舷側broardsideの一斉射撃ですから片側の砲門だけが開くことになります。
〇船員数も片舷側射撃分しか用意されていません。ビクトリー号を例にとると水兵は677名、士官146名が乗っています。
両舷撃とうとすると、以下の様に人数が足りません。
これは、両舷を1組が管理しているためです。基本的に、片舷側射撃であることが定員数からもわかります。
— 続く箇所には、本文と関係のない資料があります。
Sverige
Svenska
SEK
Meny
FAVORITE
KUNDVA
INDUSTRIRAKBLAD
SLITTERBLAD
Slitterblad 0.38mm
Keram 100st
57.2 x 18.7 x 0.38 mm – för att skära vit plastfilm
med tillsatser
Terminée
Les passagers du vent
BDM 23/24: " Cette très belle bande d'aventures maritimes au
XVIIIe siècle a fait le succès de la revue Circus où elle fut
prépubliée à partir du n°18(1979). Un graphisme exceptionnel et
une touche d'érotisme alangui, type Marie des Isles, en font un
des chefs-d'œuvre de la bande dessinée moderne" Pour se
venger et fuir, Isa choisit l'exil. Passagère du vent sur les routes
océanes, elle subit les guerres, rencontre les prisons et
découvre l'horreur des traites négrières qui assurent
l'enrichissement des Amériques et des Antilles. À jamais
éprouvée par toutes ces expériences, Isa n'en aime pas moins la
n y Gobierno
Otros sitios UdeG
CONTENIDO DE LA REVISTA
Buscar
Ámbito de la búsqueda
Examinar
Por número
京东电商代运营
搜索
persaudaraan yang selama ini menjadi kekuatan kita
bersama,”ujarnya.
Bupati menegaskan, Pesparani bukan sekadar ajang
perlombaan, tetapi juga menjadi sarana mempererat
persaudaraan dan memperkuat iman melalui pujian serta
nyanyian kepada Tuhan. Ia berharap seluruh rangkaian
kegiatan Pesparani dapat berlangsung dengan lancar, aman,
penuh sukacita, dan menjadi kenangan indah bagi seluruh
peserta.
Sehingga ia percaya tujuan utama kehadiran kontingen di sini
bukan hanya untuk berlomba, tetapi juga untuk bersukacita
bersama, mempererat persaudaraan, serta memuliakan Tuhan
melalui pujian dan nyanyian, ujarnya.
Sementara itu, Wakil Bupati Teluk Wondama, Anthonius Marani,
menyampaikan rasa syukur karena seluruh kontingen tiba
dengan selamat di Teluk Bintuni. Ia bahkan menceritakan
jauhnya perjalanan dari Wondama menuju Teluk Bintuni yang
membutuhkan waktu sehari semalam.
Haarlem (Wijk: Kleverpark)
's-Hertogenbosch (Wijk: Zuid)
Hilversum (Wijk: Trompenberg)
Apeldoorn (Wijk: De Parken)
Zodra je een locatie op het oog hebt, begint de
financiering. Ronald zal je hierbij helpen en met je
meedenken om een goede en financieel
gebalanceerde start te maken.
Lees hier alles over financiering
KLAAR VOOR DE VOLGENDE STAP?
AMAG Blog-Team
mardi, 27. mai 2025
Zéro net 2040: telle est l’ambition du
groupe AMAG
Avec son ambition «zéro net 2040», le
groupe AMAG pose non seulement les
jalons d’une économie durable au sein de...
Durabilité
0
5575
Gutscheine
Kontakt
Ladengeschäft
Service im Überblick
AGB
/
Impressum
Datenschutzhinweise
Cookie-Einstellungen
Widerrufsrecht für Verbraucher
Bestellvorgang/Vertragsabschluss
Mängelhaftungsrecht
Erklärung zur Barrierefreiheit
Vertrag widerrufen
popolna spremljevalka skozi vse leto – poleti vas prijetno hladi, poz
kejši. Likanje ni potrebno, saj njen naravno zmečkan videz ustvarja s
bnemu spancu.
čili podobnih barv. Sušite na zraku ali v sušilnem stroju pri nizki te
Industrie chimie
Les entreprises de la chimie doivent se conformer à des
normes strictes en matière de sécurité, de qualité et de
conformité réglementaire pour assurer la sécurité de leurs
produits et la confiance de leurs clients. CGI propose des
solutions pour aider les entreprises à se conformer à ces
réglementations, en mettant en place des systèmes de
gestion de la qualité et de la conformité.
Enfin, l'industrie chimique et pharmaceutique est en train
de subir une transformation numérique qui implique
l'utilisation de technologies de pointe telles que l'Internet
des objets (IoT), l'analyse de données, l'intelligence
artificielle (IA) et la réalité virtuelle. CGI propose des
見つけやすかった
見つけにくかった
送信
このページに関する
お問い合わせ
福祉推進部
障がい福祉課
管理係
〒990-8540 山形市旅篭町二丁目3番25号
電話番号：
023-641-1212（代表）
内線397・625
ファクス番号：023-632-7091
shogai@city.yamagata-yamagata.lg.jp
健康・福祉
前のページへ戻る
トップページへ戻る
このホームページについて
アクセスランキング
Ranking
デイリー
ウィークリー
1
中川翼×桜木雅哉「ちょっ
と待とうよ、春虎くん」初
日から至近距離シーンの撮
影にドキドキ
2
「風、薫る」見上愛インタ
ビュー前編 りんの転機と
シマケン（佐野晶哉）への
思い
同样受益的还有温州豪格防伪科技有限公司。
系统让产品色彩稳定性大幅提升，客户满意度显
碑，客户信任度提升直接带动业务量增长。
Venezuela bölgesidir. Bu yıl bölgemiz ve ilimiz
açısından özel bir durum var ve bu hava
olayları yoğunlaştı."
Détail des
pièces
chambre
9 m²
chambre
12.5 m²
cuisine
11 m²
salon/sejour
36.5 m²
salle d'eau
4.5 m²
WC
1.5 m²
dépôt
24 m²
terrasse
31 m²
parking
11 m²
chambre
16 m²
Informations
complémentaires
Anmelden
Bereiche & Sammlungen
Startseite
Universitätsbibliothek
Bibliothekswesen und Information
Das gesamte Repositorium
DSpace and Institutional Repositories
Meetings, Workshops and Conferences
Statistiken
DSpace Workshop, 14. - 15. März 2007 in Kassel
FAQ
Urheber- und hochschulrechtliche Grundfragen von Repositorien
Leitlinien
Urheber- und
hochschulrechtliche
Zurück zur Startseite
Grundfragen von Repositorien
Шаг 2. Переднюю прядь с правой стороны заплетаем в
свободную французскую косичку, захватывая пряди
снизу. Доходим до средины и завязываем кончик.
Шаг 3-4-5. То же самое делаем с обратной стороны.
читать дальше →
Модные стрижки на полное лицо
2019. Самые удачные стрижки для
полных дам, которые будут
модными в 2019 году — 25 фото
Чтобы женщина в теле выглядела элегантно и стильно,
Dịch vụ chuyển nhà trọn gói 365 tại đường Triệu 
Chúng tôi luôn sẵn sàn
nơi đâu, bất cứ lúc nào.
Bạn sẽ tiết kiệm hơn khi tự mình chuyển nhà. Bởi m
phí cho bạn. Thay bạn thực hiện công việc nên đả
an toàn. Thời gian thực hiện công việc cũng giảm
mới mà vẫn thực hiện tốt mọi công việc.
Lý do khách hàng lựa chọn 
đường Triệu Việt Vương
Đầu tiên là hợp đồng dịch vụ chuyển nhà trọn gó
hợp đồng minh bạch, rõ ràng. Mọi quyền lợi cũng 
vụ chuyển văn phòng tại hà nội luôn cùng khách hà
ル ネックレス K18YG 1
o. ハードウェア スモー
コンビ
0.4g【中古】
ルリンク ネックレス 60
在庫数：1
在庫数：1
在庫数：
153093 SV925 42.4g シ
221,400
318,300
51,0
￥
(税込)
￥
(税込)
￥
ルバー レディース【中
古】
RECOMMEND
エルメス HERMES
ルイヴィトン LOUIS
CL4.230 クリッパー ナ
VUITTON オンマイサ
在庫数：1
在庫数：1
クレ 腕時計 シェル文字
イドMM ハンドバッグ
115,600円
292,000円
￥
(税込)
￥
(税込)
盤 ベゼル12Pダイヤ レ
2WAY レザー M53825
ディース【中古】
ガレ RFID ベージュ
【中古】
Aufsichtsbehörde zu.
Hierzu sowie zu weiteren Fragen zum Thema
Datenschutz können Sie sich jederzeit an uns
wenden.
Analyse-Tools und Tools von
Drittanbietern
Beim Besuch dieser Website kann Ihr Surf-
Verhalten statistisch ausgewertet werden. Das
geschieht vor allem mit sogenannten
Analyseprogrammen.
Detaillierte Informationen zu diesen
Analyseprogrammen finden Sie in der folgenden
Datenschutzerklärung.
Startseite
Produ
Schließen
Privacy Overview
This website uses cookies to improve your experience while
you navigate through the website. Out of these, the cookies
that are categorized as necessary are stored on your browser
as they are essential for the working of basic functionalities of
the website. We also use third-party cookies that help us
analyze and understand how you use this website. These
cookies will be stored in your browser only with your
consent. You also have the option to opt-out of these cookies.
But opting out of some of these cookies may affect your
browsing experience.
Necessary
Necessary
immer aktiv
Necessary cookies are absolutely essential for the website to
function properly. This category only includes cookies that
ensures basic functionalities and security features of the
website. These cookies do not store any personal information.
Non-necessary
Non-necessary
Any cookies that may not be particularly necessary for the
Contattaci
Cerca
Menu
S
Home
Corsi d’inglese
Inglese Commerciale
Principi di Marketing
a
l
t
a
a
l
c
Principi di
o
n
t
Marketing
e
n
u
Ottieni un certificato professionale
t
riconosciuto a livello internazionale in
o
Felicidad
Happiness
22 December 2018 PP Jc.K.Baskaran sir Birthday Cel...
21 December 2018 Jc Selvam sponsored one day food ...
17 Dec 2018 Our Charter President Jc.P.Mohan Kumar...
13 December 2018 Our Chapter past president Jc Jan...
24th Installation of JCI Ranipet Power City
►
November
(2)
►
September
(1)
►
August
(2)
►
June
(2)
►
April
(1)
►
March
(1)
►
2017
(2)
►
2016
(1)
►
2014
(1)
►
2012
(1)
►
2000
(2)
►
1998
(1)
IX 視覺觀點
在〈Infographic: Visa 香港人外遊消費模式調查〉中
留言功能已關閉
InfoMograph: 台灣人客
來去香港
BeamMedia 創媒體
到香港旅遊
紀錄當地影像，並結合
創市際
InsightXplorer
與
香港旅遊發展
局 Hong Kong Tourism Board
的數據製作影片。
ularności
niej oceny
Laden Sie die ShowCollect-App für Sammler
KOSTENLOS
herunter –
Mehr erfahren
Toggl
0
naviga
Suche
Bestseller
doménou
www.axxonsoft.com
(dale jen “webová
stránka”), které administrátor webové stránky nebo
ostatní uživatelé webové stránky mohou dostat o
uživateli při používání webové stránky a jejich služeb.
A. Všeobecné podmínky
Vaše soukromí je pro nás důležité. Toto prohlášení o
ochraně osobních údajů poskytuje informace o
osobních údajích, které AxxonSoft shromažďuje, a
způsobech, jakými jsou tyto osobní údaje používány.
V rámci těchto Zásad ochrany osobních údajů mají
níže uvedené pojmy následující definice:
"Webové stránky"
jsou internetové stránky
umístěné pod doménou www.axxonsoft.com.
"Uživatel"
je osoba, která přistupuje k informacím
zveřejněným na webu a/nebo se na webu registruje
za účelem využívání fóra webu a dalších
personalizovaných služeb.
32ポンド砲は14名必要ですが、30門あるので、420名が必要
24ポンド法は11名必要ですが、28門あるので、308名が必要
12ポンド砲は9名必要ですが、44門あるので、396名が必要
あとカロネード砲が2門あります。
参考までに、32ポンド砲の水兵の配置は以下のとおりです。
この当時の大砲の打ち方は以下のとおり。
Loode Gun 装填配置に着きます
Level Gun 楔を入れて大砲を水平にします。
Shot&wad パウダー・マンが袋に入った装薬を入れ、装填手が砲弾を入れ、Wadsという詰め物をします。
パウダー・マンが袋に入った装薬を入れ
装填手が砲弾を入れ、Wadsという詰め物をします。
The Arming and Fitting of English Ships of War, 1600-1815 (Conway’s History of Sail)
Run Out 砲門を開け、ハンドスパイクマンが、てこ棒で砲を動かし、索を引いて砲を突き出します。
Prime 点火薬を盛る(英)、導火線セット(仏)
Point Gun 良く狙い(甲板上か、喫水線上船体か、喫水線下か)、砲術長が点火します。
Fire 点火
Worm&sponge 砲が後退するので、直ぐに清掃手Spongerが砲腔内を清掃し次弾装填へと進みます。
スペインはそれ以下だったようです。
そのままフランスのルドーダブル74門艦に横付けします。右舷にフランスの74門艦、左舷側にスペインのサンチシマ・トリニダド136門艦とフランスの旗艦ビュソントール80門艦を睨み、1:3で両舷で大砲を発射しています。
10分間に136門艦に3斉射216発、80門艦に5分間に2斉射86発、74門艦に5分間2斉射78発打ち込み2隻を仕留めています。
136門艦は、死者205名 負傷者108名 80門艦は死者197名負傷者85名 74門艦は死者120名負傷130名溺死275名
ヴィクトリーは死者57名負傷者102名
全体ではフランス・スペインは18隻失い、英国は損失0隻でした。
風下艦隊の旗艦ロイヤル・ソリブン100門艦も両舷に適船を抱え両舷で砲火を交えています。
他の船も同様両舷で砲火を交えていますので、両舷で砲門が開いて砲が突き出ていても間違いではないようです。
それぞれの船の概要は以下の通り
ヴィクトリー号
水兵677名
32ポンド砲30門 24ポンド28門 12ポンド砲44門 68ポンドカロネード2門
サンチシマ・トリニダド136門艦
1048名内歩兵382名
36ポンド砲34門 24ポンド34門 12ポンド砲34門 8ポンド砲18門 4ポンド砲8門
ビュソントール80門
888名内歩兵248名
36ポンド砲30門 24ポンド30門 12ポンド砲6門 6ポンド砲12門 36ポンドカロネード砲6門
ルドーダブル74門艦
643名内歩兵200名
36ポンド砲28門 24ポンド30門 8ポンド砲16門 36ポンドカロネード砲4門
今回の参考文献は40ポンドの
The Trafalgar companion
Mark adkin著
AurumPress出版
40ポンドの500ページ弱の大変綺麗なカラーのイラストがある本です。
これ一冊で戦闘経緯と参加戦列艦、大砲の打ち方、戦闘の戦術、操船の仕方など分かります。
お得感のある本でしたが、絶版になって高値がついています。